====== Testo da leggere

Cosa ci fa una cupola di cemento su un’isola del Pacifico? Questa struttura, chiaramente visibile da Google Maps, non è altro che una tomba di residui bellici che ancora oggi emana pericolosissime onde radioattive. Il suo nome è Runit Dome.

Fonte: US Defense Special Weapons Agency/ Wikimedia Commons

Il cimitero di scorie radioattive dell'atollo Enewetak

Runit è uno dei 40 isolotti che compongono l’atollo Enewetak. Un atollo è un tipo di scogliera corallina che ha una forma circolare e racchiude una laguna interna collegata all’Oceano attraverso dei piccoli canali chiamati Pass. Solitamente gli atolli sorgono sopra dei vulcani sottomarini e sono molto distanti da grandi isole o dalla terraferma.

============
====== Dati archiviati

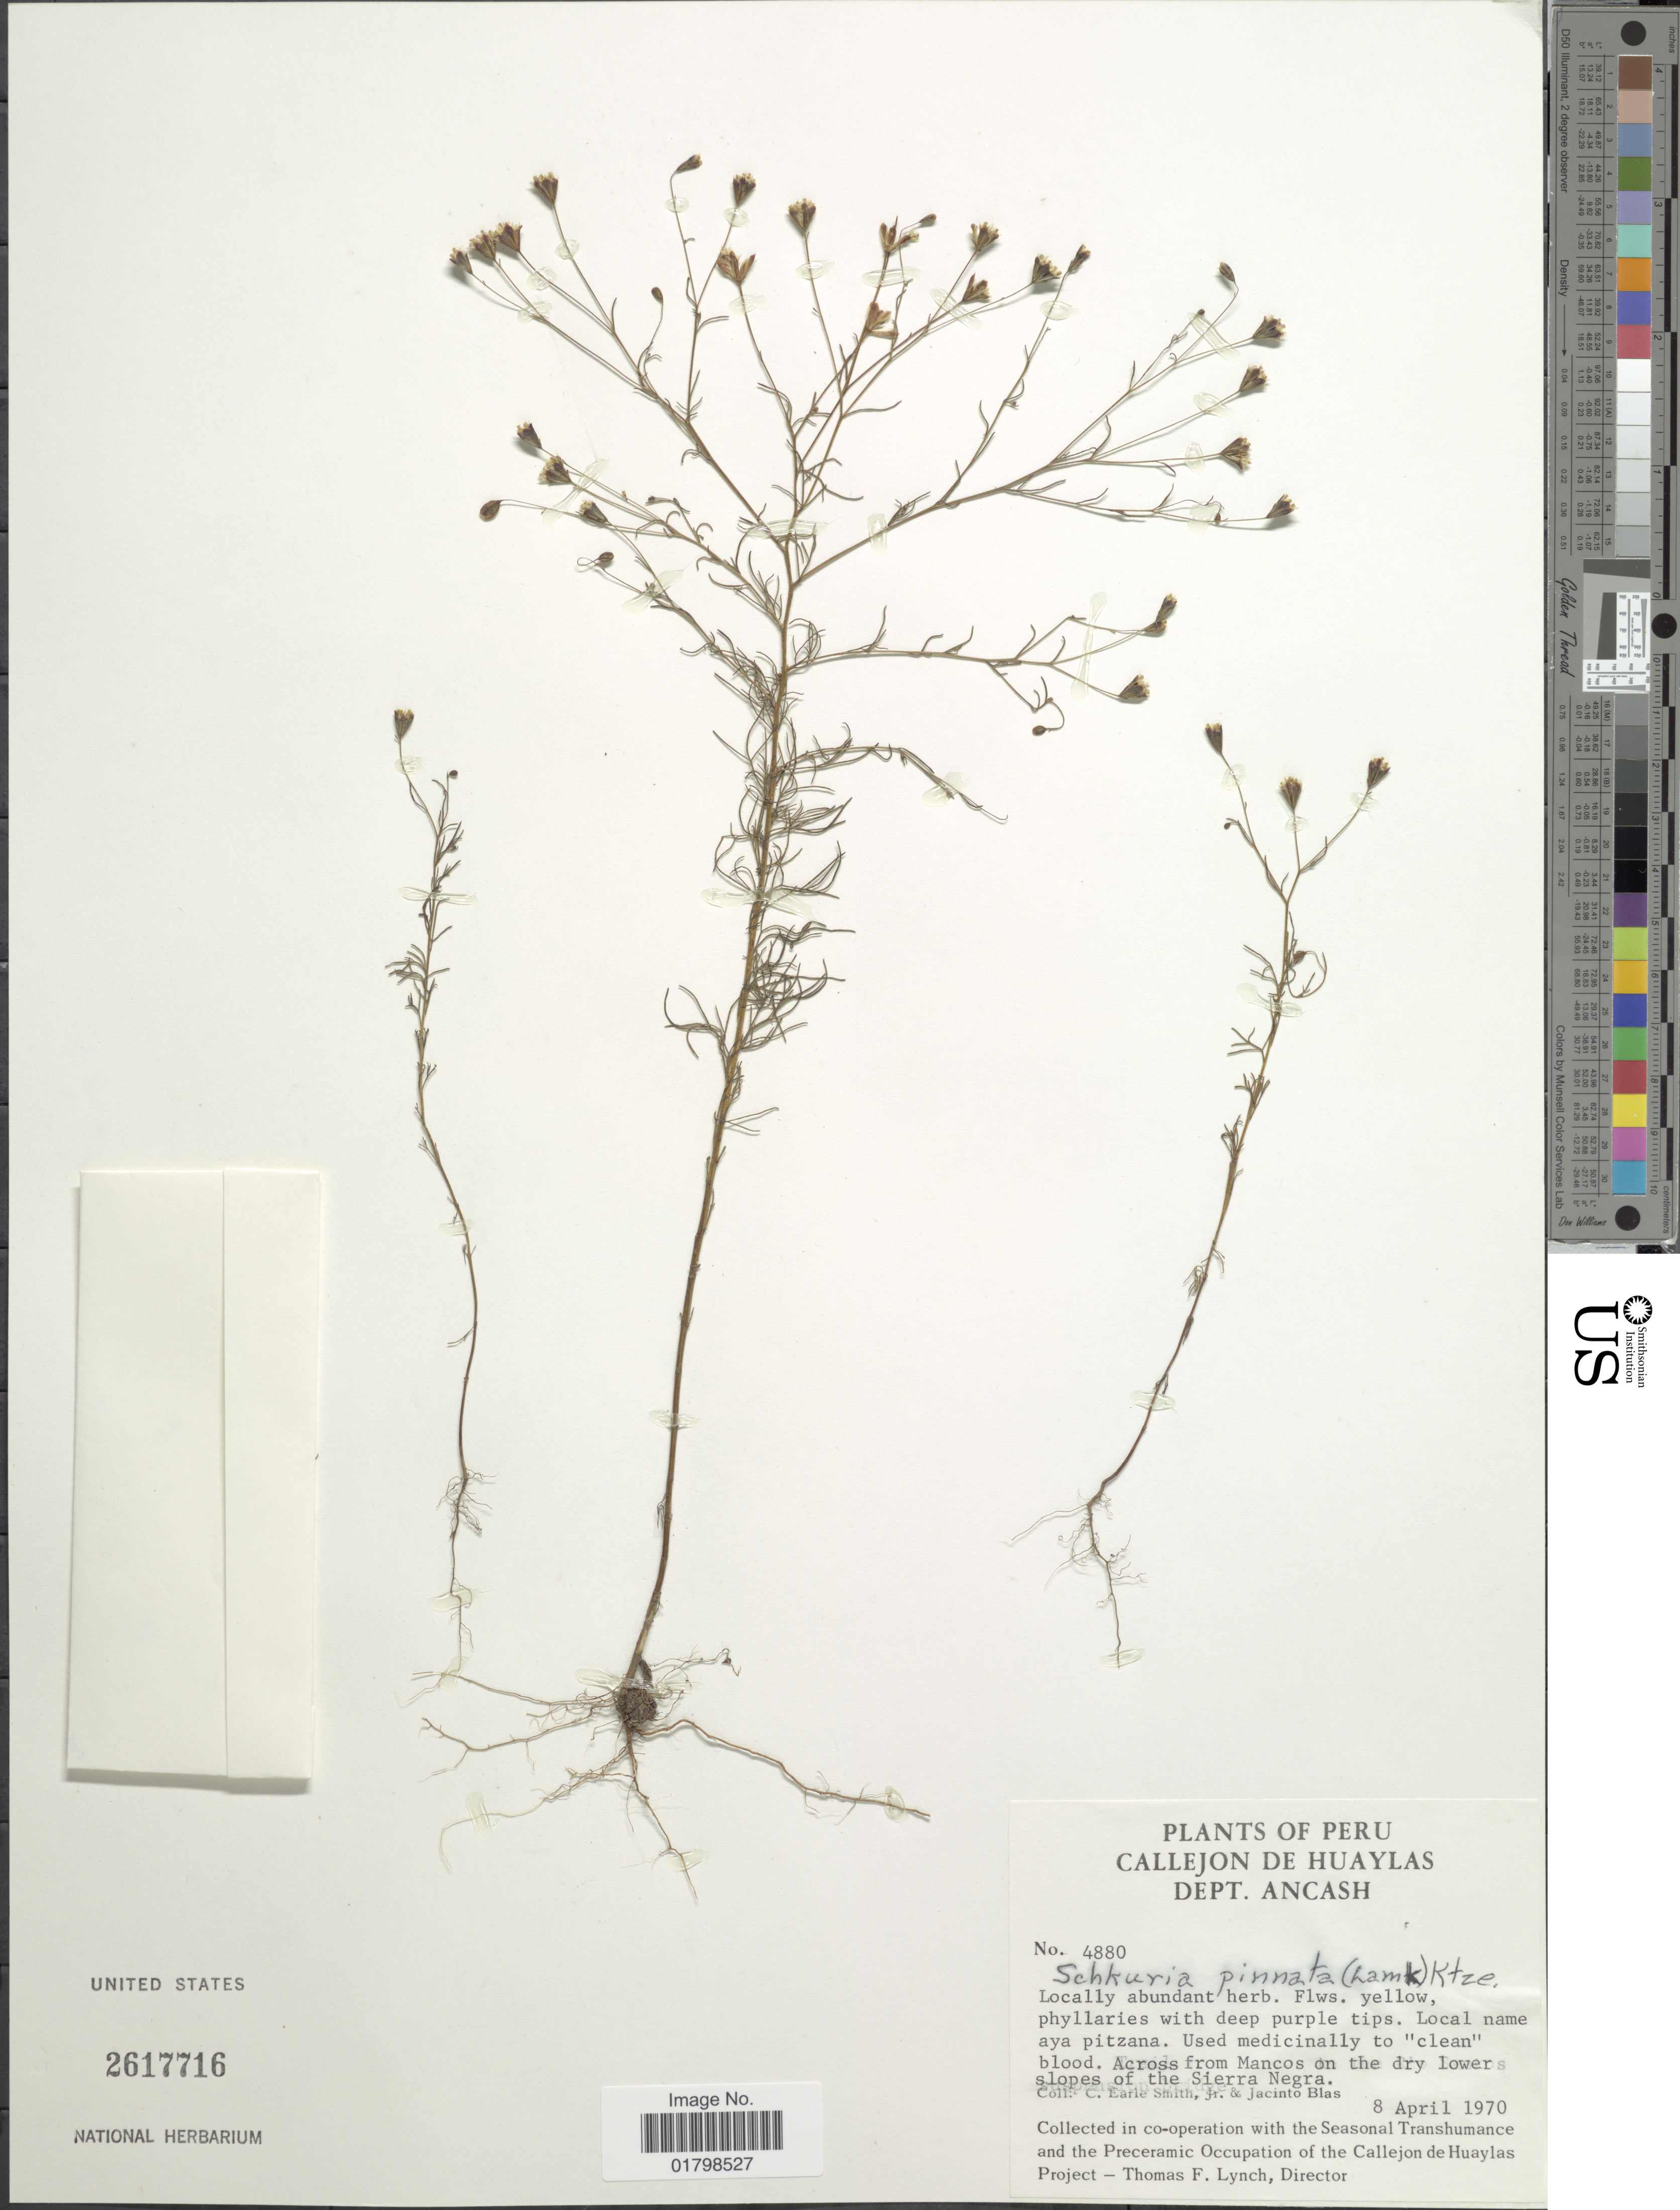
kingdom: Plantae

============
====== Dati archiviati

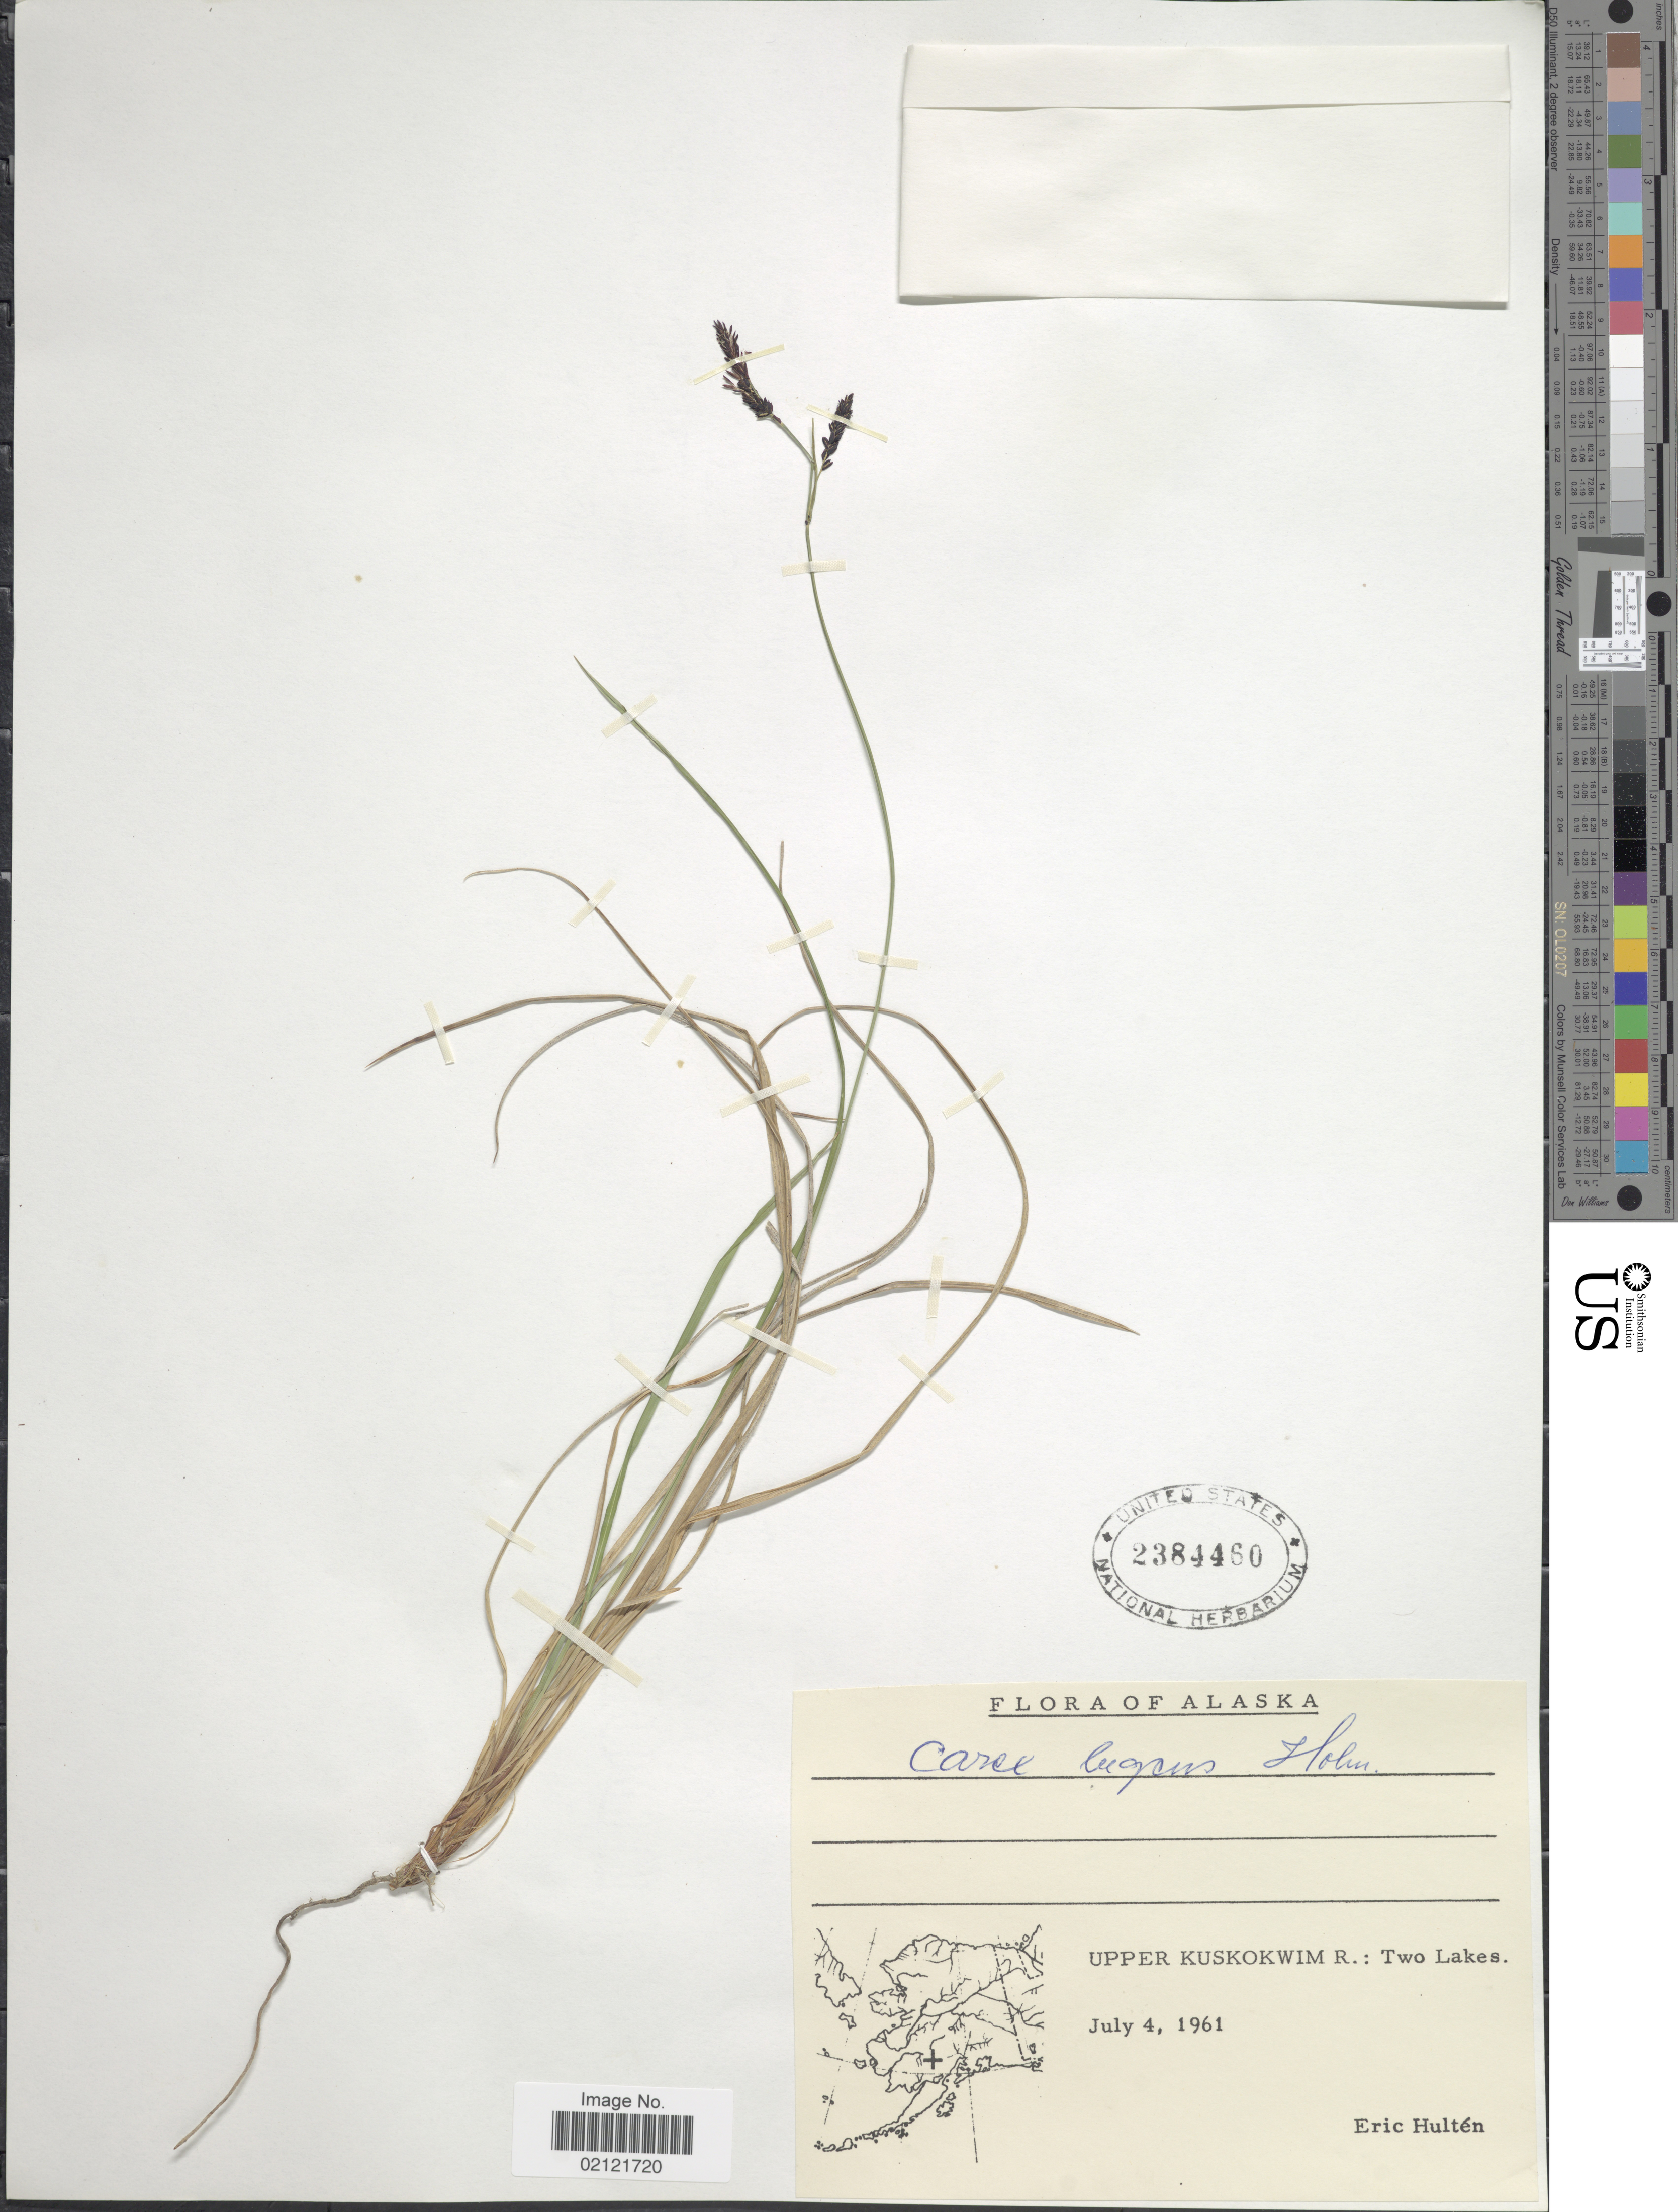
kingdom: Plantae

============

### Quesito 1
Rispondi alle domande seguenti in base al testo su Runit Dome.
(a) Quanti isolotti compongono l'atollo Enewetak?
(b) Qual è il nome della cupola di cemento?
(c) Come si chiamano i piccoli canali che collegano la laguna interna all'Oceano?
### Quesito 2
Riporta tutte le caratteristiche di un atollo descritte nel testo su Runit Dome.
### Quesito 3
Prosegui il testo su Runit Dome partendo dopo la sua ultima frase.

### Risposta attesa 1
(a) 40
(b) Runit Dome
(c) Pass

### Risposta attesa 2
- È un tipo di scogliera corallina.
- Ha una forma circolare.
- Racchiude una laguna interna collegata all'Oceano attraverso piccoli canali chiamati Pass.
- Solitamente sorge sopra vulcani sottomarini.
- È molto distante da grandi isole o dalla terraferma.

### Risposta attesa 3
Fonte: NASA/ Wikimedia Commons

La Runit Dome è la struttura a forma di cupola che si trova su quest'isola. Si tratta di un cimitero di scorie radioattive, utilizzato per raccogliere terreno contaminato, detriti radioattivi e quantità letali di plutonio, in misura tale che si potrebbero riempire 35 piscine olimpioniche: tutti scarti generati dagli americani durante i test atomici nel periodo della Guerra Fredda, quando l’esercito statunitense, tra il 1948 e il 1958, ha fatto esplodere ben 67 bombe nucleari al largo delle sperdute Isole Marshall nell’Oceano Pacifico. Pensa che uno di questi, il test Castle Bravo, ha visto la detonazione di una bomba a idrogeno di potenza mille volte superiore agli ordigni sganciati su Hiroshima e Nagasaki. Uno studio pubblicato su PNAS, una delle riviste scientifiche più note a livello internazionale, ha dimostrato che i livelli di plutonio, in alcune parti delle isole Marshall, sono da 10 fino a 1.000 volte più alti di quelli campionati vicino alle centrali elettriche di Chernobyl e Fukushima.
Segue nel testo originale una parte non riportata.